"I wish I knew then what I know now": pain science education concepts important for female athletes
The verdict
What pain science education concepts do women with persistent pelvic pain find most important for their recovery?
A qualitative study of 20 women who improved from pelvic pain identified four key concepts they valued learning: that a sensitised nervous system drives overprotective pain, that pain does not always mean tissue damage, that thoughts and emotions can influence pain, and that pain can change slowly over time. These concepts provided validation, reduced fear, and gave participants hope and self-efficacy.
DescriptiveRead paper
Primary study20 ParticipantsLimited evidence
Key points
- 20 women with improved pelvic pain described four core pain science concepts as central to their recovery
- Learning that pain is driven by a sensitised nervous system - not always tissue damage - was highly validating, especially after years of dismissal by clinicians
- Understanding that thoughts, language, and emotions can amplify pain helped participants adopt self-management strategies such as cognitive reframing, mindfulness, and exercise
- Learning that pain can change slowly through neuroplasticity gave hope and empowerment, motivating persistence with self-management
- Participants stressed that education must be paired with practical strategies - information alone felt disempowering or disrespectful
How it was conducted
- Design
- Qualitative study using semi-structured interviews with reflexive thematic analysis
- Participants
- 20 adult females in Australia who self-identified as having improved pelvic pain and had engaged with pain science education
- Diagnoses
- Endometriosis (80%), chronic pelvic pain syndrome (40%), adenomyosis (20%), bladder pain syndrome (10%), vulvodynia (10%), dysmenorrhoea (10%), pudendal neuralgia (5%); 60% had multiple diagnoses
- Recruitment
- Purposive sampling via social media groups and private pelvic health physiotherapy clinics
- Interview timing
- Conducted September to February; all interviews conducted online via Zoom
- Analysis
- Braun and Clarke reflexive thematic analysis with inductive coding in NVivo; critical realist ontology
What they found
- Four themes were generated: (1) a sensitised nervous system leads to overprotective pain; (2) pain does not have to mean the pelvis is damaged (although sometimes it does); (3) how I think, feel, and see my pain can make it worse; (4) I can change my pain slowly
- 90% of participants reported self-directed learning (books 75%, social media 35%, websites 30%) as a PSE delivery method
- 85% received PSE from a health professional (physiotherapist 65%, gynaecologist 30%, pain specialist 30%, psychologist 30%)
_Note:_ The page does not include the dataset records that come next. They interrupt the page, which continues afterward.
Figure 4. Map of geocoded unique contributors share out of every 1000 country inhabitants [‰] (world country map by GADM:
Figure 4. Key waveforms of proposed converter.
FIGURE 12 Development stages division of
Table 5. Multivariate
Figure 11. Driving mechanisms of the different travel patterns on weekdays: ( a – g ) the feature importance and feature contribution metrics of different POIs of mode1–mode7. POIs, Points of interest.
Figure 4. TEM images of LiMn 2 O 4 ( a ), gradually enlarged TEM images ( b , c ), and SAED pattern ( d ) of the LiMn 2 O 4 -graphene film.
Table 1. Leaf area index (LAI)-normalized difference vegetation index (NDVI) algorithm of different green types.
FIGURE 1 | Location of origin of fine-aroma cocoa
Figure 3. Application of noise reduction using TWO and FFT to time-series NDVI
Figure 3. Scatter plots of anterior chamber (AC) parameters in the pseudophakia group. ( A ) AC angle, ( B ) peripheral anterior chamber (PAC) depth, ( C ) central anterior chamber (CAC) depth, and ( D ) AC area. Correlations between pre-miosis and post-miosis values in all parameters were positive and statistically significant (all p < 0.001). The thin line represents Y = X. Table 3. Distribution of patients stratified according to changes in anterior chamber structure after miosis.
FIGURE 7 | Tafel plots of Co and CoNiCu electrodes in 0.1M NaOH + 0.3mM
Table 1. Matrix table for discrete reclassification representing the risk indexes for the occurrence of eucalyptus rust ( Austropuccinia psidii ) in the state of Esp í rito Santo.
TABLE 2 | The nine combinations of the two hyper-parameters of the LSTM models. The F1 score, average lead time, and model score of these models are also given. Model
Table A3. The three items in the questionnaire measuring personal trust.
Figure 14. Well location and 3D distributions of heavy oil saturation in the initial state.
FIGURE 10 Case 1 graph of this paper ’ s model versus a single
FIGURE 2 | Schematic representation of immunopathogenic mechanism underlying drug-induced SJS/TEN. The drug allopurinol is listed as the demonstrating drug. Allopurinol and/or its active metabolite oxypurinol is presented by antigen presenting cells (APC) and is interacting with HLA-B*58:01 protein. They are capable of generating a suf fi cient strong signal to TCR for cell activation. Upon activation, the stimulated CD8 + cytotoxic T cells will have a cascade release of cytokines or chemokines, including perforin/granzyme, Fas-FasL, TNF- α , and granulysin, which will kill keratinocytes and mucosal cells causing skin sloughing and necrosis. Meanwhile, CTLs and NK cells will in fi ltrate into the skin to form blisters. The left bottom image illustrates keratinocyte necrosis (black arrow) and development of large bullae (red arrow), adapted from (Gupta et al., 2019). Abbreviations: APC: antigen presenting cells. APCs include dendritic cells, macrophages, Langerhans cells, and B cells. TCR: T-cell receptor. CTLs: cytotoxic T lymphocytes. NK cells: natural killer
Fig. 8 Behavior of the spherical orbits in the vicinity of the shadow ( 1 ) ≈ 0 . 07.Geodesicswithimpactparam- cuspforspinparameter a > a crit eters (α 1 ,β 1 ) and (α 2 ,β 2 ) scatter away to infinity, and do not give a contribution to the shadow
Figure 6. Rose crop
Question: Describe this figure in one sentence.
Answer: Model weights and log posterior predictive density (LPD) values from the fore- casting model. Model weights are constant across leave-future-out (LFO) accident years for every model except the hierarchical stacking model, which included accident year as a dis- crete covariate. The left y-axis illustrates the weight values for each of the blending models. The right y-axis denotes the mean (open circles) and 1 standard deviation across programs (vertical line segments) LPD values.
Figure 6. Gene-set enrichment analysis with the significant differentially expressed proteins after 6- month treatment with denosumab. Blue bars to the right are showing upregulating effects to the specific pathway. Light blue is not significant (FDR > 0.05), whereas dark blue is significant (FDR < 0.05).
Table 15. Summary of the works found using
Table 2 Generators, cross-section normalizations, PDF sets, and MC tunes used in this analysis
- 55% used visual aids (diagrams 55%, models 15%) as part of PSE engagement
- 30% attended a pain course or workshop; 20% attended a pain program
- All participants described valuing the biological explanation of pain as validating their experience, particularly contrasting with prior dismissal by healthcare professionals
Limitations
- Sample was relatively homogenous: most participants were aged 35 or younger, held at least a bachelor degree, lived in urban areas, and had endometriosis - limiting generalisability
- Sample was predominantly WEIRD (Western, Educated, Industrialised, Rich, Democratic), consistent with limitations in much prior PSE research
- PSE dose and delivery methods were not standardised; variability in how participants engaged with PSE influenced which concepts they found important
- The study only included women who improved and engaged with PSE, so the perspective of those who did not improve or did not use PSE is absent
Why it matters
- For patients
- Women with pelvic pain may find it helpful to seek out pain science education that explains how the nervous system works, as this understanding helped other women feel validated, less fearful, and more in control of their pain.
- For clinicians
- Clinicians treating pelvic pain should deliver pain science education that explicitly addresses the role of a sensitised nervous system, the imperfect link between pain and pathology, psychosocial influences on pain, and neuroplasticity - and should pair this education with practical self-management strategies rather than providing it in isolation.
- For readers
- This study provides the first direct qualitative account of which pain science education concepts women with pelvic pain found meaningful, offering an empirical basis for tailoring PSE curricula to this population rather than adapting content designed for musculoskeletal pain.